02 May 2011 by David Kjos

Q. 18. What are God's works of providence?
A. God's works of providence are his most holy, wise, and powerful preserving and governing all his creatures; ordering them, and all their actions, to his own glory.

Q. 19. What is God's providence towards the angels?
A. God by his providence permitted some of the angels, willfully and irrecoverably, to fall into sin and damnation, limiting and ordering that, and all their sins, to his own glory; and established the rest in holiness and happiness; employing them all, at his pleasure, in the administrations of his power, mercy, and justice.

Q. 20. What was the providence of God toward man in the estate in which he was created?
A. The providence of God toward man in the estate in which he was created, was the placing him in paradise, appointing him to dress it, giving him liberty to eat of the fruit of the earth; putting the creatures under his dominion, and ordaining marriage for his help; affording him communion with himself; instituting the Sabbath; entering into a covenant of life with him, upon condition of personal, perfect, and perpetual obedience, of which the tree of life was a pledge; and forbidding to eat of the tree of the knowledge of good and evil, upon the pain of death.



Are not two sparrows sold for a cent? And yet not one of them will fall to the ground apart from your Father. But the very hairs of your head are all numbered. So do not fear; you are more valuable than many sparrows. —Matthew 10:29–31

What a comfort this passage is. This surely is not the deist’s god, who watches from a distance while the world runs itself. This is the one true God: the God of the Bible; the God of Abraham, Isaac, and Jacob; the God and Father of our Lord Jesus Christ — our God! Our God is no passive observer. He is personally involved in the smallest, most insignificant events. Take heart! You are not alone. “His eye is on the sparrow,” and you are certainly more precious to him than any number of sparrows.

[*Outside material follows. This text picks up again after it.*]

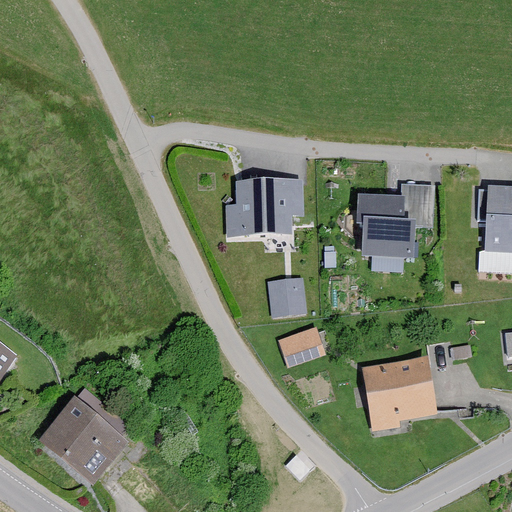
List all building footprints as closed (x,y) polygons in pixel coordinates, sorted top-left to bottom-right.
[(301,220),(300,185),(234,186),(234,211),(223,211),(223,242),(290,241),(290,221),(301,220)] [(432,190),(398,189),(397,202),(356,200),(354,228),(362,229),(360,263),(412,266),(414,233),(430,234),(432,190)] [(484,256),(511,257),(511,193),(486,193),(484,256)] [(305,276),(269,277),(270,314),(306,313),(305,276)] [(323,361),(314,334),(276,347),(286,374),(323,361)] [(0,379),(15,357),(0,347),(0,379)] [(434,422),(424,364),(358,374),(369,438),(398,433),(397,428),(434,422)] [(127,430),(82,392),(38,445),(89,488),(125,445),(119,440),(127,430)]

But the sparrow does fall — this cannot be overlooked. The Lord gives us no promise of earthly comfort or safety. Hard times will come. We will suffer. We will die. Like the sparrow, we will fall. But, as the sparrow flies or falls only by the will and providence of its creator, so we also live, suffer, and die in his hand. He has promised to be with us always (Matthew 28:20), to supply all our needs (Philippians 4:19), to limit our temptations and provide our escape (1 Corinthians 10:13), and to work trials for our good (James 1:2–4). He has promised, in the end, “the crown of righteousness … to all who have loved His appearing” (2 Timothy 4:8).

These are God’s works of providence: to carry us through, from beginning to end, in his hand. “His eye is on the sparrow, and I know he watches me.”